Watanabe has been in the legal recruiting industry since 1998 and seen a trend over the past five years or so that suggests making a late-career move is only going to become more common. He estimates that around one-third of all Big Law firms have some sort of mandatory retirement age, which can spur an attorney in their early- to mid-60s to start looking for opportunities to keep working, even if it means leaving their longtime home.
"Firms are drawing tighter lines around retirement," Watanabe says. "Lawyers can be productive into their 60s and 70s."
Richard Scheff, a partner and leader in the Philadelphia office of Armstrong Teasdale, is one of those attorneys. A trial lawyer, he was in a leadership position at his former firm, Montgomery McCracken Walker & Rhoads, for almost 30 years before moving over to Armstrong in September 2018.
"People are working longer," Scheff says. "Firms need to realize that after having worked for 30-plus years and developing those relationships, they aren't going anywhere."
Scheff's move didn't come without trepidation, though.
"For anyone to say they have been at a firm for 25 years and don't have some level of angst over moving to another firm just isn't being truthful," Scheff says. "I can't speak for others, but I put a lot of time, effort and resources in and had success there. I did think I was going to ride out my career there and enjoy another 10 years."
Scheff says he is a high-energy person who feeds on constant movement. When he realized that Montgomery McCracken's growth trajectory was going to be slower than he would have liked, he started exploring his options.
"The transition has been phenomenal," he says. "I have been fortunate to find a home that really is tremendous and really supportive of the practice. There are cases where there are not always greener pastures."
A firm's strategic direction is often the impetus for a partner's decision to seek change, Wetmore says. He offers an example from his tenure as managing partner at Morrison & Foerster, when the firm decided to reallocate resources away from one practice area and toward another.
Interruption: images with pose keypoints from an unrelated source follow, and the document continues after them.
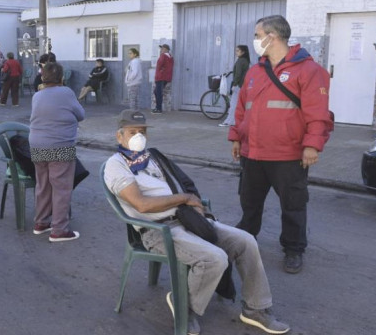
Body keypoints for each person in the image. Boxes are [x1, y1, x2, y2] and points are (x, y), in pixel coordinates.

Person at [104, 109, 290, 335]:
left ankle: (256, 309)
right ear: (119, 136)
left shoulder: (151, 157)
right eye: (133, 132)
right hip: (159, 229)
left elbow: (181, 184)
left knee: (246, 241)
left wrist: (196, 206)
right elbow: (141, 204)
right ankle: (185, 305)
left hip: (186, 218)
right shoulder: (116, 165)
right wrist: (185, 199)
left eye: (142, 131)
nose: (139, 136)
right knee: (215, 258)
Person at [228, 15, 332, 274]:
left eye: (257, 34)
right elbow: (242, 109)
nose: (255, 40)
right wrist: (236, 138)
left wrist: (312, 146)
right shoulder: (254, 71)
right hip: (253, 153)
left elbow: (318, 113)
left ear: (271, 37)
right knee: (249, 202)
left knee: (293, 205)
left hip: (287, 155)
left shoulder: (309, 71)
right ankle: (245, 240)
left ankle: (294, 249)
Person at [30, 62, 85, 242]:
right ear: (62, 78)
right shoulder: (67, 93)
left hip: (37, 146)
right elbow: (81, 115)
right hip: (60, 146)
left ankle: (41, 222)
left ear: (43, 78)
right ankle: (59, 229)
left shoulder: (37, 96)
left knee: (43, 185)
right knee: (61, 187)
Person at [219, 45, 251, 127]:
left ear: (243, 52)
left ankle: (229, 121)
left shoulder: (240, 61)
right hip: (243, 85)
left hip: (239, 85)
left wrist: (234, 85)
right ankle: (236, 121)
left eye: (238, 51)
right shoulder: (246, 60)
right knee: (239, 104)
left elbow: (238, 74)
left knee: (233, 104)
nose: (236, 52)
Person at [153, 44, 174, 114]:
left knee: (158, 92)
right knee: (157, 92)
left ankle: (158, 109)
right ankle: (158, 107)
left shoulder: (163, 56)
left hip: (160, 77)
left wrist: (159, 72)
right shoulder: (170, 57)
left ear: (166, 49)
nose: (161, 50)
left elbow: (159, 65)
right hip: (166, 78)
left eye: (162, 48)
"We chose not to grow our trusts and estates practice, so the attorneys left," Wetmore says. "They had between 25 and 30 years at the firm. So we threw them a party. One of them was my personal trusts and estates lawyer. Most people will be adults about it."
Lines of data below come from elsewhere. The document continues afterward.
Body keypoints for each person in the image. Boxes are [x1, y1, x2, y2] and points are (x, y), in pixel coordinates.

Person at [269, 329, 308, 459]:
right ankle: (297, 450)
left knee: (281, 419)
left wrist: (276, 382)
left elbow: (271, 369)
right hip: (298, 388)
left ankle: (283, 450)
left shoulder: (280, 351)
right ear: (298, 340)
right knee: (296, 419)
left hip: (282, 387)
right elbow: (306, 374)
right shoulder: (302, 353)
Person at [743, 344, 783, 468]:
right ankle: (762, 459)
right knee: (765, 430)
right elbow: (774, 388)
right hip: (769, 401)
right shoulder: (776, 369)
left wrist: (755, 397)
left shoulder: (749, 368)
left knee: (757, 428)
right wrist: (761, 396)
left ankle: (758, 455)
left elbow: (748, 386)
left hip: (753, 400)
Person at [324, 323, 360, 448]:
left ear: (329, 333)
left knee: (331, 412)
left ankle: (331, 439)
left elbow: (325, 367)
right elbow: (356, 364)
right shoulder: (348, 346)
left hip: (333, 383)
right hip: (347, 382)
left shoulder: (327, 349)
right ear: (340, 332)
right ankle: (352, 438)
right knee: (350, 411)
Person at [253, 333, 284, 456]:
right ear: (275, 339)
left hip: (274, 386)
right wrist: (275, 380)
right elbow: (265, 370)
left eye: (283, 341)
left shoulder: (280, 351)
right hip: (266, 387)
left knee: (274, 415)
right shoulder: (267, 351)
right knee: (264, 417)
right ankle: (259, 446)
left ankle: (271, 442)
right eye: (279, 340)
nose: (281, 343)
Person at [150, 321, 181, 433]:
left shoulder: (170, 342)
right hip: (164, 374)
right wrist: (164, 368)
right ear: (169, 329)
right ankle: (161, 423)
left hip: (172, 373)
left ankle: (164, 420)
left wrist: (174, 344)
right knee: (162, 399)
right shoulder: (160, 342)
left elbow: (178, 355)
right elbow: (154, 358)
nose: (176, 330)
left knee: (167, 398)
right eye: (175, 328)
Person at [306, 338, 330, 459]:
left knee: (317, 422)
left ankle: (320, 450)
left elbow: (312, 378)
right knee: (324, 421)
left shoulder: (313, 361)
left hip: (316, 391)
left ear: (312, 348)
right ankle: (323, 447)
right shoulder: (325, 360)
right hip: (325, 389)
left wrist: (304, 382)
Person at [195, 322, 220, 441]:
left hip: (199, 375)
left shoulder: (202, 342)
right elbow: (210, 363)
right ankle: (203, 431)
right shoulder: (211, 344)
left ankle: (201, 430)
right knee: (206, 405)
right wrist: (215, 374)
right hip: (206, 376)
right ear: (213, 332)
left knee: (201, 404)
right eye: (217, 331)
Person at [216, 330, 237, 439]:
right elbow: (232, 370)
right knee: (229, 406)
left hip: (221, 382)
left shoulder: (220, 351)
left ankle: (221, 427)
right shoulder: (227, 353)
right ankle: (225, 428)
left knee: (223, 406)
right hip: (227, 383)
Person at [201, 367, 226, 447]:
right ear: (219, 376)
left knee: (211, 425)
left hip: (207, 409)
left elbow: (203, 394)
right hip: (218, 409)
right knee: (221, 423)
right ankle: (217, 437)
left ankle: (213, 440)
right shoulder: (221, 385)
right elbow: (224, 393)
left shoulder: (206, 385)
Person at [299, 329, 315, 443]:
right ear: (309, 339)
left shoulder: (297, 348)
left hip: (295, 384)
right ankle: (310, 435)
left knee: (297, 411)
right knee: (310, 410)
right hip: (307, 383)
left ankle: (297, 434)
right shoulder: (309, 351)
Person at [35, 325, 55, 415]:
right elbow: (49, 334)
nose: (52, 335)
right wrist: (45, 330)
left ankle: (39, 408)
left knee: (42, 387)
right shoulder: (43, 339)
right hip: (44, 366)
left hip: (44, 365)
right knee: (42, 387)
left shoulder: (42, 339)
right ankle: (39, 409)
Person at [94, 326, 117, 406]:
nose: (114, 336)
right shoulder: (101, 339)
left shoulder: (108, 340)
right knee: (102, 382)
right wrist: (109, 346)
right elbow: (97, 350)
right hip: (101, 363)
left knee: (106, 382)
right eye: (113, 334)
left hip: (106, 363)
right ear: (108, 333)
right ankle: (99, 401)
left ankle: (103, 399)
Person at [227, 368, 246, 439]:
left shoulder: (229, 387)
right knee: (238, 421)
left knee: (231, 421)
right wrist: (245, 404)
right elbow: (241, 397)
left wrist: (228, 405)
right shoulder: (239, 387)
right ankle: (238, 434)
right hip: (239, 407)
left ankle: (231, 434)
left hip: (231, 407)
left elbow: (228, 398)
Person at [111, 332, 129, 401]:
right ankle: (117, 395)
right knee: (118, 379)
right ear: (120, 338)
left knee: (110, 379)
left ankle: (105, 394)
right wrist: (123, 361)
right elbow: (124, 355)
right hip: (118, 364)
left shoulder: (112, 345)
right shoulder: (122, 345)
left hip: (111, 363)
Other times, Wetmore says, it does come down to age.
"Firms that have a really institutionalized client base, they have to ask themselves, 'Are these attorneys in their 60s better lawyers than the ones in their 30s?'" he says.
Wetmore agrees with Watanabe that roughly two-thirds of firms have a flexible retirement program at this point, and finding a firm with one can be an important part of an older attorney's search for a new home after so many years.
As for those attorneys who find themselves considering a late-career move, proper planning is critical.
"I tell them, if you want to do this," Watanabe says, "do it when you are 60 or 62. If you wait longer or your practice starts to decline, you're screwed."
On top of a changing work life brought upon by a lateral move, Bernstein says lawyers considering such a decision also need to be prepared for a psychological adjustment.
"Change, by definition, can be scary and intimidating," he says. "For me, as a people person, having mentored dozens and dozens of people over the decades, change is difficult. Change means not working with them anymore, and for me that was and still is challenging."
The consensus among recruiters and late-career laterals is that the growing prevalence of moves like those made by Scheff, Hanswirth and Bernstein is a sign of things to come. Even for those who ultimately decide not to make a move, staying open to the possibility can be rewarding, they say.
"There is no harm in exploring change and considering something," Scheff says. "If you are reasonably successful and like the people around you, there is no reason to change. But life is all about transition and managing transition and exploring. Don't close your eyes to it."